## Selected excerpt
========================================

It's generally assumed/understood that the higher you go the more control you have, but conversely the slower any change you try to effect is. So it's sort of like the old 3 envelopes school of management joke. They get 6-12 months to settle in. Then they do a reorg to bring in their team over the next compensation cycle. Next compensation cycle their team brings in their teams, and so on. About 3 years in and then people may start taking a long hard look at the progress or lack thereof. Finally because C-suite doesn't commit fratricide, they are given a tap on the shoulder and managed out with a nice severance, a process that may take another year.

So I've been at shops where the guy at the CTO was clearly not succeeding, didn't have stakeholders buy-in, and lacked the grunts respect. Nonetheless they got 3-5 years of very fat paychecks during which they hobbled the entire org.

At the IC level I've seen people bounced within their 90 day probation.


>At the IC level I've seen people bounced within their 90 day probation.

Or worse. Yet what you just described is something I recently witnessed at a Fortune 5000. So I can corroborate your point of view entirely.

Also, I once was let go the day after coming back from Christmas vacation (planned, whole office was out) as well as let go once a couple weeks before Christmas. The more time you spend in the industry, the more BS like this you’ll come across. These incidents were 13 years apart, but it goes to show that it’s the same, no matter when.


In a working org you are right.

In many orgs measurement of work takes precedence over actually achieving work.


All hail the oracle KPIs and OKRs to save the organization and steer us towards redemption…


This comment opened my eyes in a strange way to my boss (dir of infra). This is so on the nose for how he operates it was almost painful to read.

========================================

## Scene images with camera geometry data
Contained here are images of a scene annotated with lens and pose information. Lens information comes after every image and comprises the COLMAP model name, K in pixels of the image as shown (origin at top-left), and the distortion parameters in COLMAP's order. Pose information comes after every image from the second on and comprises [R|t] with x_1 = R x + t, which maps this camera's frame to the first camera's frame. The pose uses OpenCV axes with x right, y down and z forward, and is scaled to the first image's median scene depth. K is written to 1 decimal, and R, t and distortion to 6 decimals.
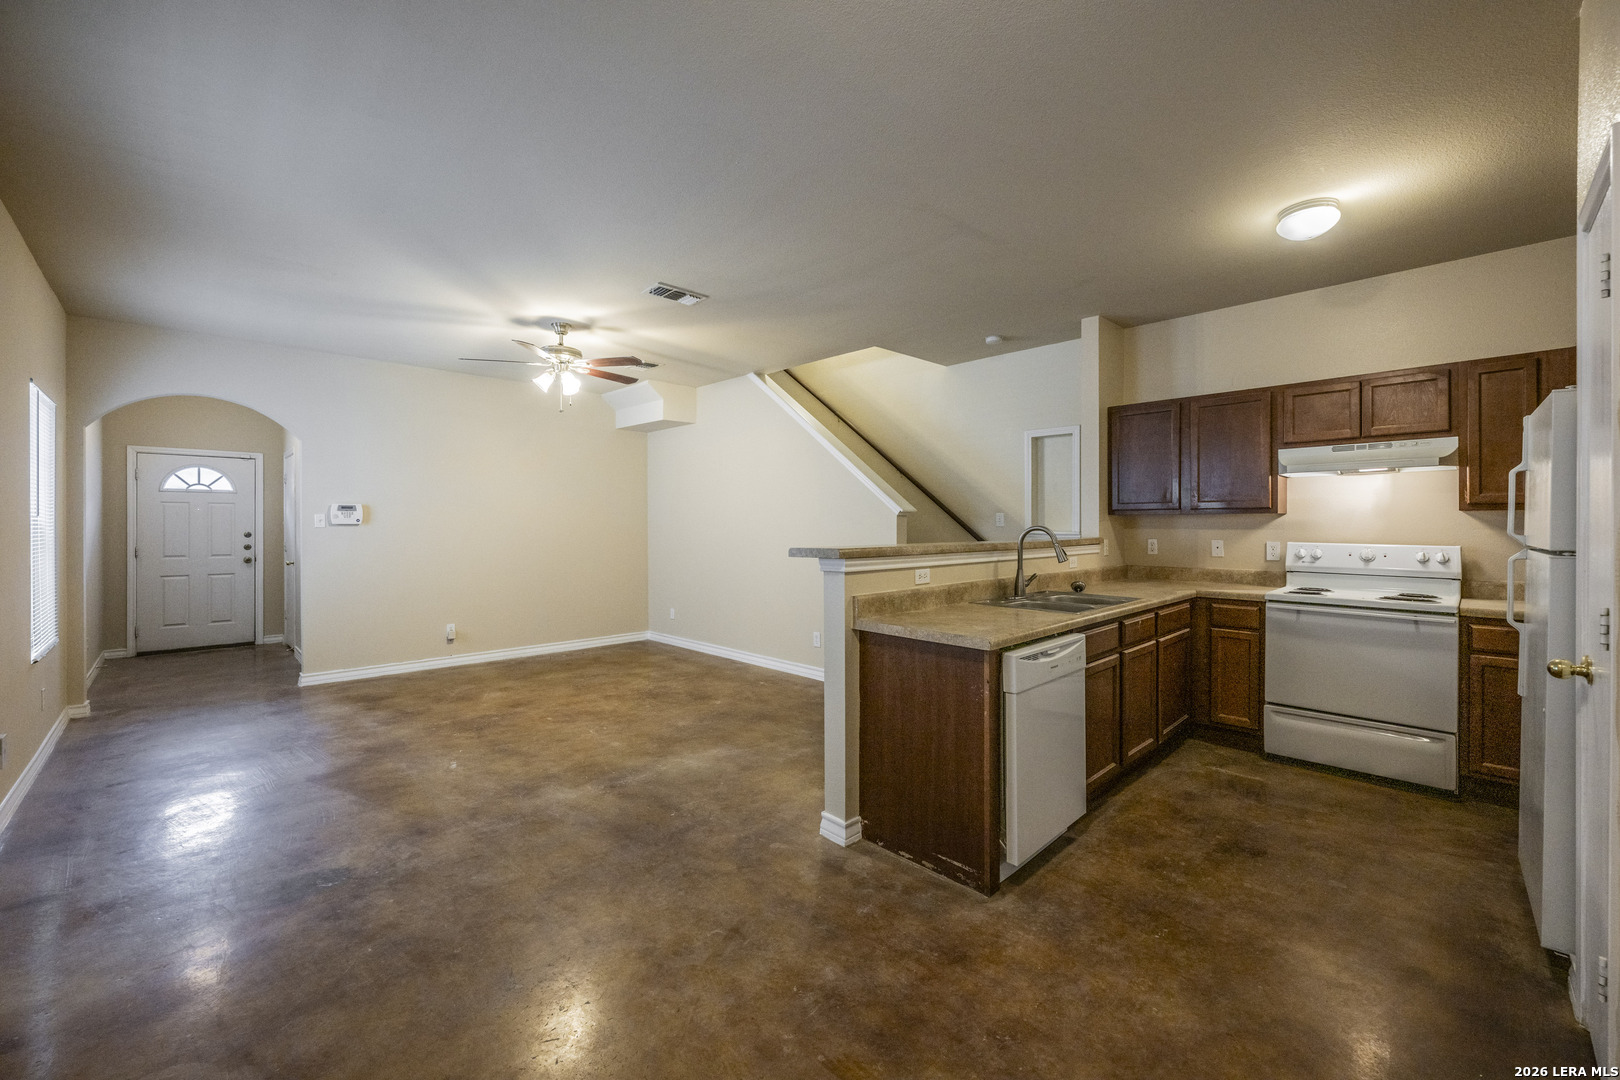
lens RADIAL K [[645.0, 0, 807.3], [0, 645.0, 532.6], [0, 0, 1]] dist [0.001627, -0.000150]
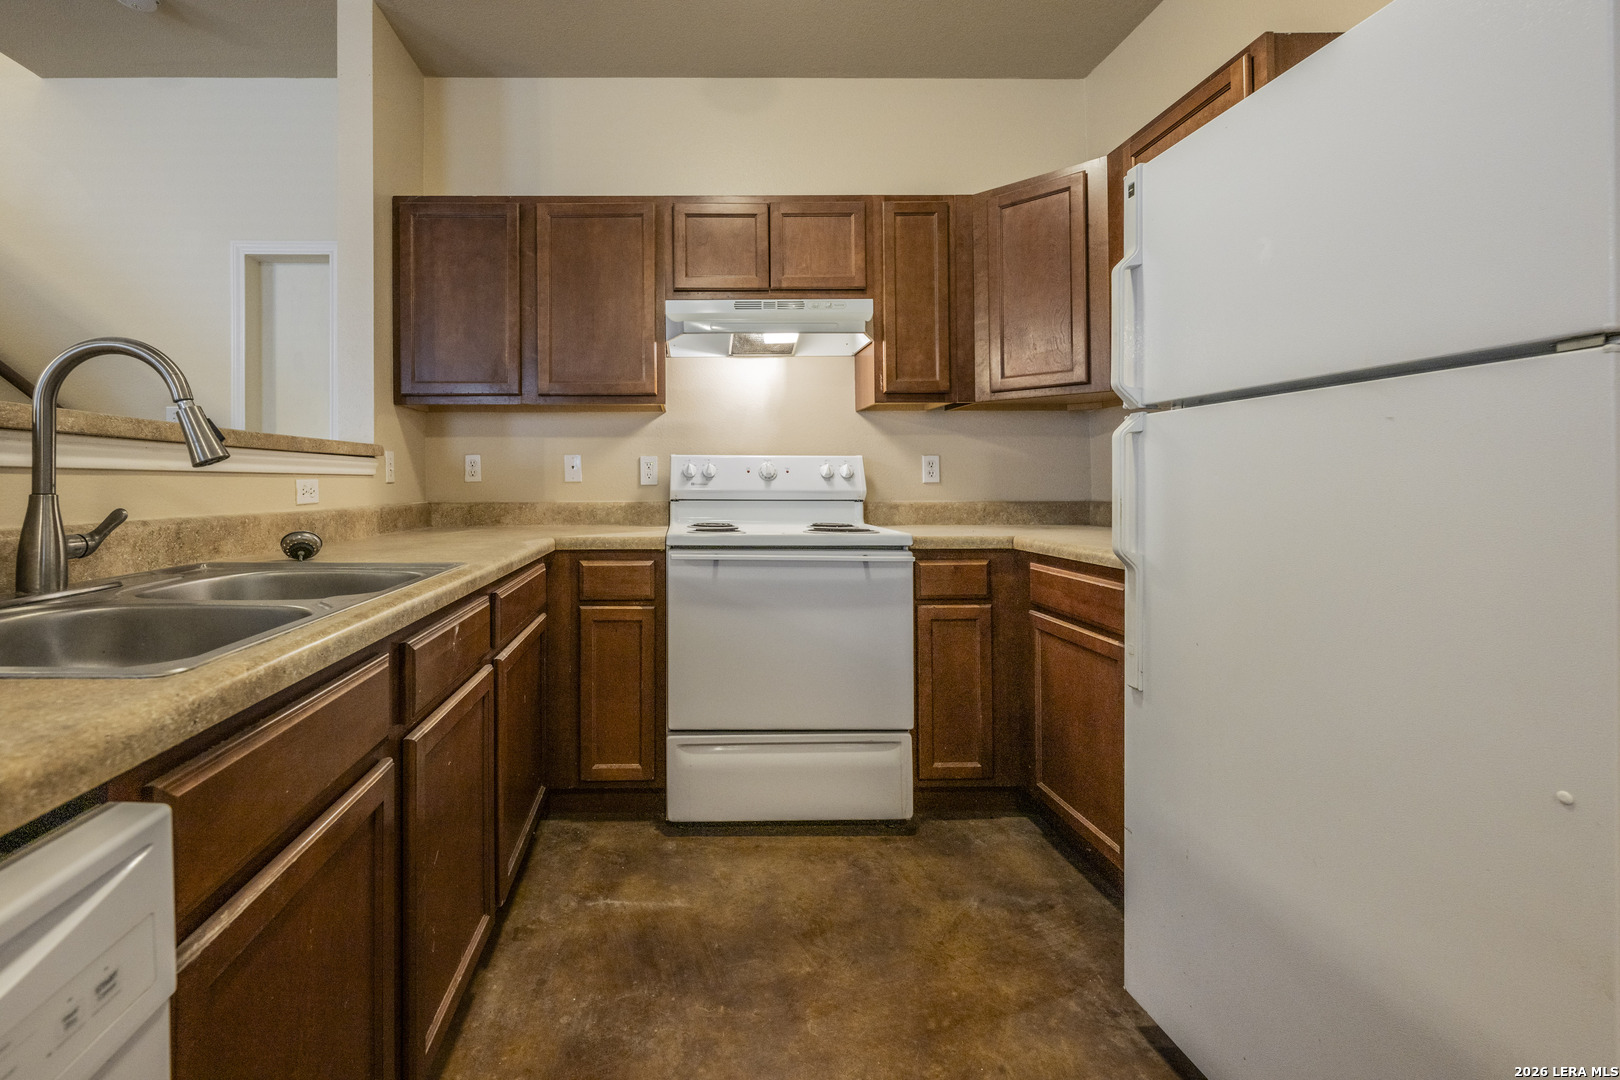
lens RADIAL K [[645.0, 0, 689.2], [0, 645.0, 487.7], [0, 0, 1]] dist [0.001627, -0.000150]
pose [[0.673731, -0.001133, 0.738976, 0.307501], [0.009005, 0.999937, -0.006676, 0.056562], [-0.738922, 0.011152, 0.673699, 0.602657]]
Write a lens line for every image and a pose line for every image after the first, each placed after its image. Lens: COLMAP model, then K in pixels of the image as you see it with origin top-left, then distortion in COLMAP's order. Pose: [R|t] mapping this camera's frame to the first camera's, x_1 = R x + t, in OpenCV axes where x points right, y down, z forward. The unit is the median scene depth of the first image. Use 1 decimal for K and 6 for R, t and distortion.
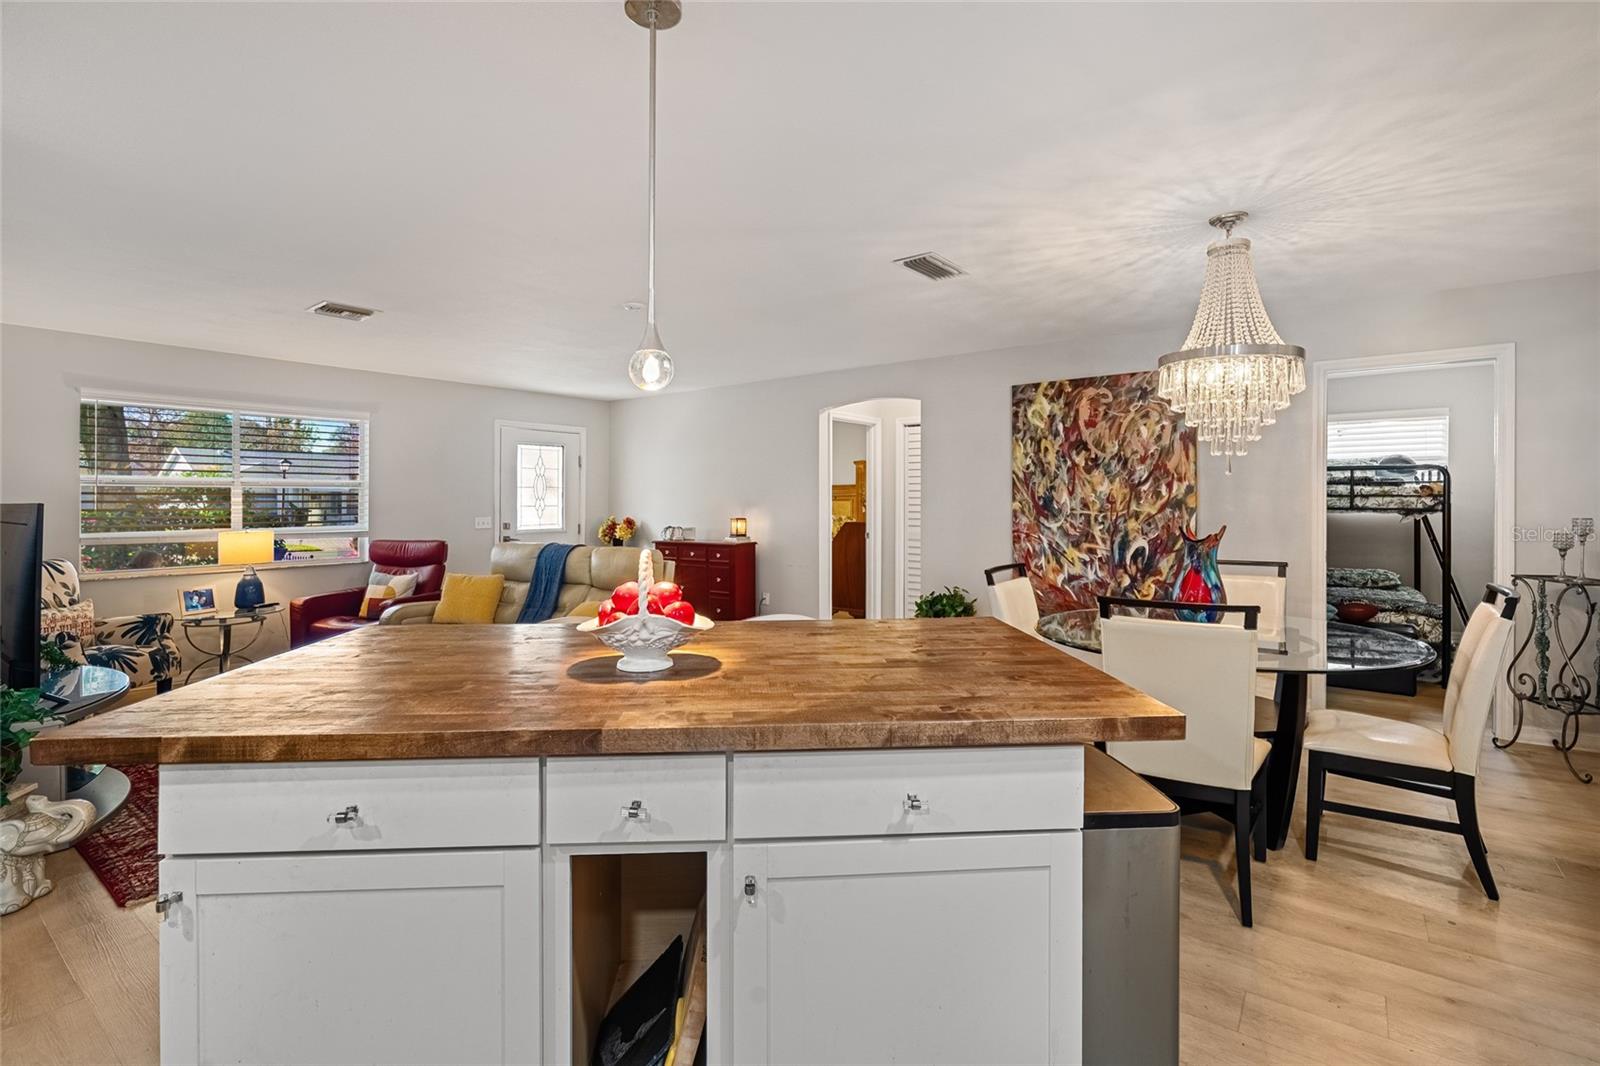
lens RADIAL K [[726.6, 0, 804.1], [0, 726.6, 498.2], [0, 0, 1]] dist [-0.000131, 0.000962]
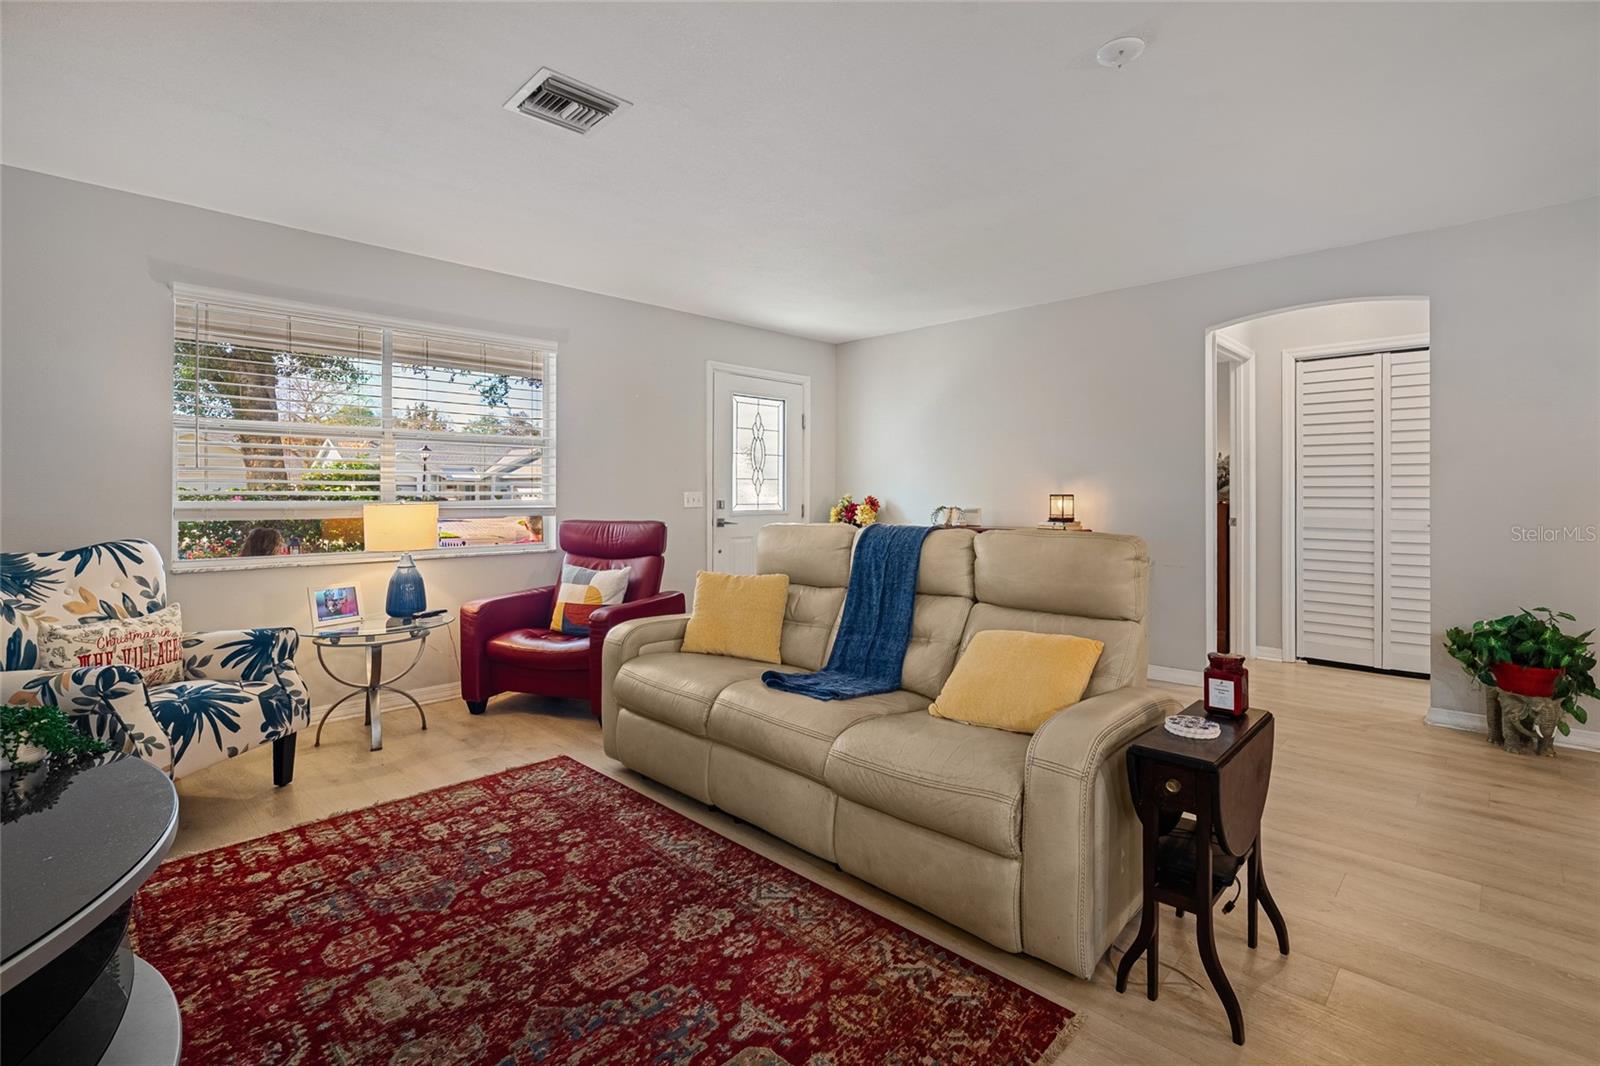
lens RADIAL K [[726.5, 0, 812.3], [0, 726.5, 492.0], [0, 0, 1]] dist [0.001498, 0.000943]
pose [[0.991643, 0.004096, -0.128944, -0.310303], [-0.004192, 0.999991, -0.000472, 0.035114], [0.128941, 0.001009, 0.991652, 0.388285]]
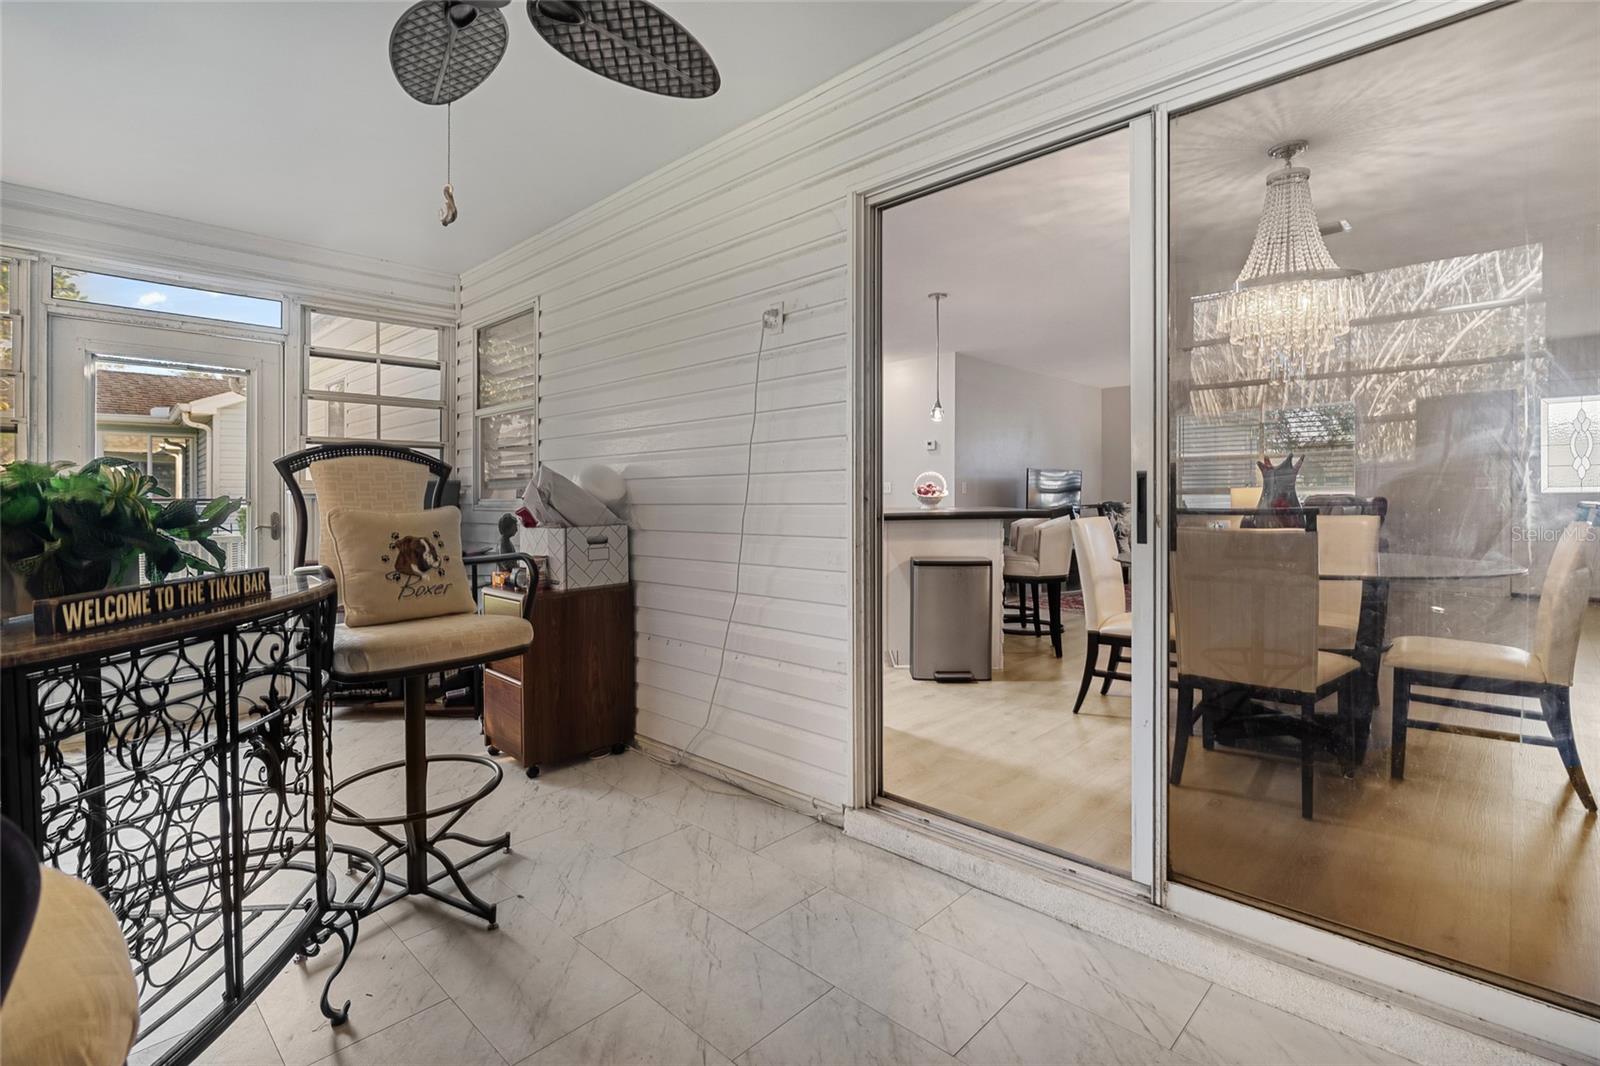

========================================

## Task list
A - Which lengths of time given in years, months, or days appear in the thread about executive tenure?
B - Carry on the thread about executive tenure past its final comment.

## Answers in order
A -
- 6-12 months
- About 3 years
- Another year
- 3-5 years
- 90 day
- 13 years

B -
Most folks (certainly not all!) at the Director level and higher by definition spend their entire day talking about work other people are doing rather than doing it themselves. It's the nature of the beast, especially if you operate with a manager only having one or two small (3-6) person teams to manage. You can get a flatter org chart where managers have 15 or 20 direct reports, which makes it impossible for the manager to both be a good manager and GSD, or you can have managers who still GSD but you have so many of them you start to add layers so that the C-level can still do what they need to (get investment, or drive revenue, or strategic partnerships or whatever depending on your scale/stage).

It's depressingly easy to end up in a situation where the line employees are overworked and underpaid, the first level managers are stressed out trying to really manage well their half-dozen direct reports while still producing work themselves, and the Directors and VPs end up passing reports back and forth all day, every day.


Studying span of control, managerial time allocation, and corporate promotion criteria becomes more interesting the further I get into my career. They literally define (or change) companies.


“Getting shit done” is 3D chess we play to convince ourselves there is a goal when it’s just more low effort toil.


Work is work they give me a paycheck to write code.

Rather write some code than deal with a chickenshit leader who wants 100 iterations of project plans for work we will never do or generating reports that no one will ever read.

Being paid to sit at a computer and not doing real work all day is more torturous than simply having actual tasks and work to do.


That's my view. Going to pointless Zoom meetings and updating associated spreadsheets is much worse than actually doing real work. Of course, much of the "real work" is also quite uninteresting, but that's life.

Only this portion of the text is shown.